▶ **Task brief**:
Go through the records below and keep only the lines that contain the word "value". Copy each of those lines out.

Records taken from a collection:
————
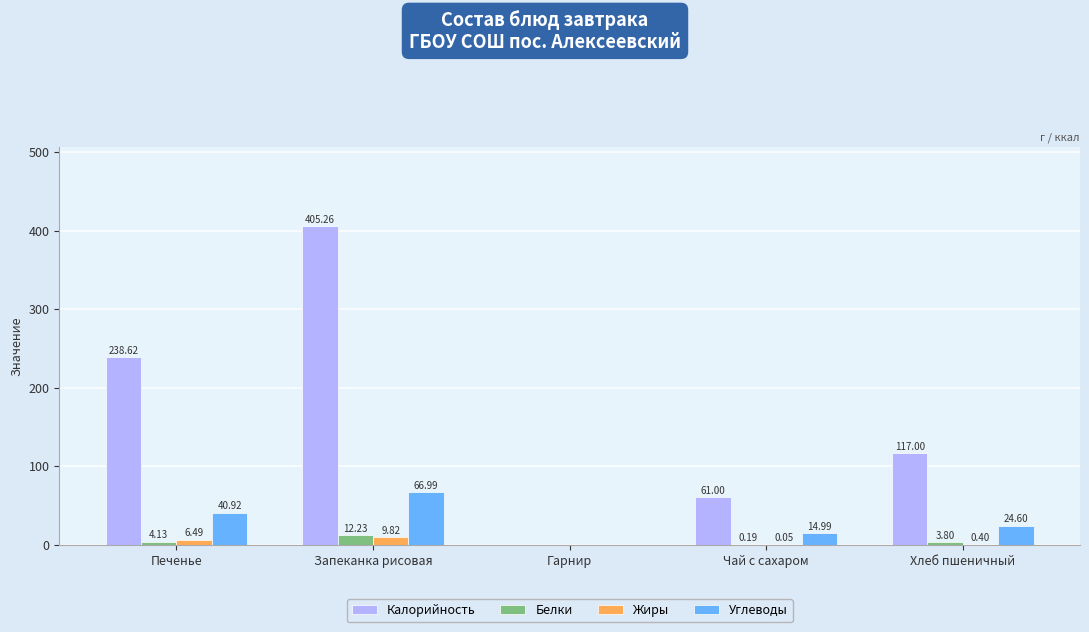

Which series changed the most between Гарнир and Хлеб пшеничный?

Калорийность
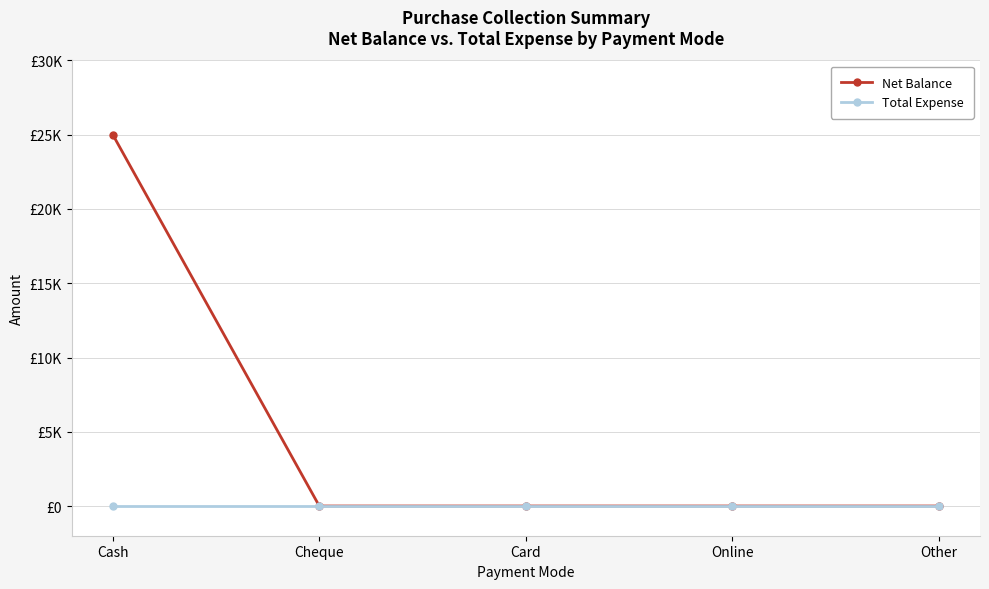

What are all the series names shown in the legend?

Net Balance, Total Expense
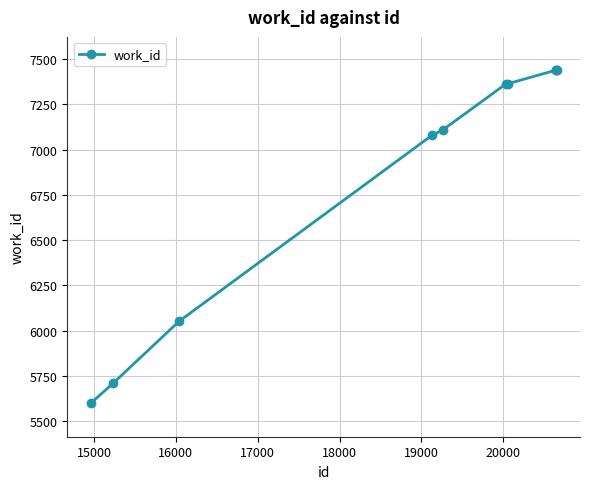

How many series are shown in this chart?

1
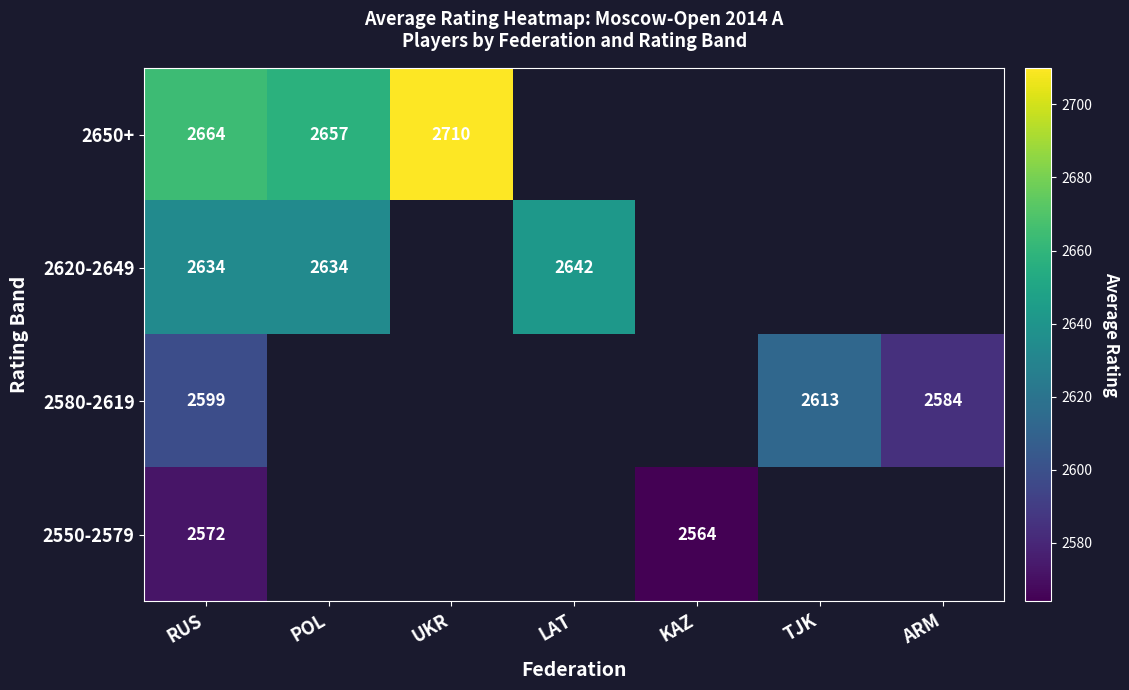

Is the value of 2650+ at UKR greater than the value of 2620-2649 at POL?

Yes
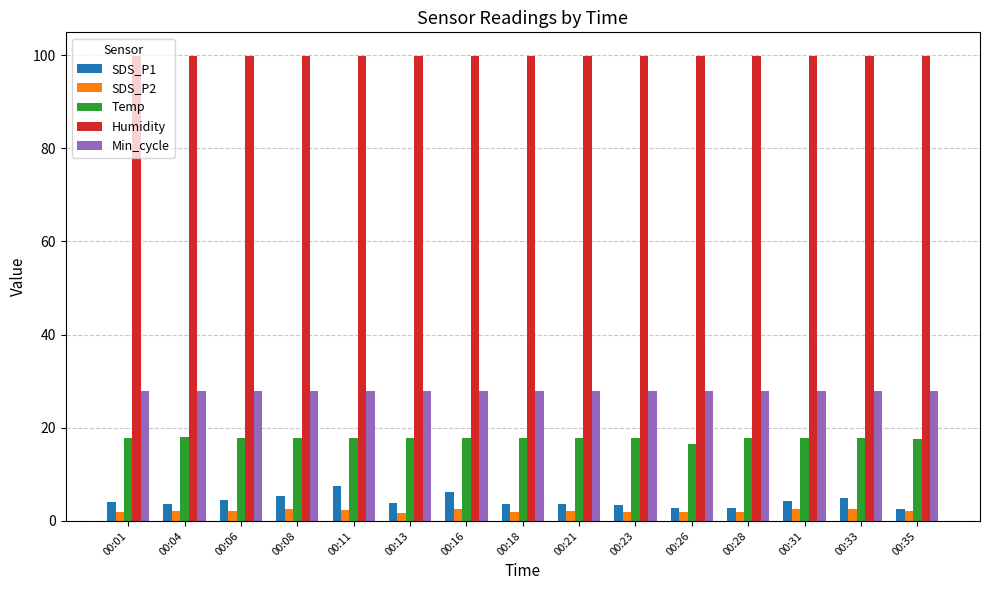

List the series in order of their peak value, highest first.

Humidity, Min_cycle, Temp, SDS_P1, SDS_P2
————
▶ **Answer box**:
Is the value of 2650+ at UKR greater than the value of 2620-2649 at POL?
List the series in order of their peak value, highest first.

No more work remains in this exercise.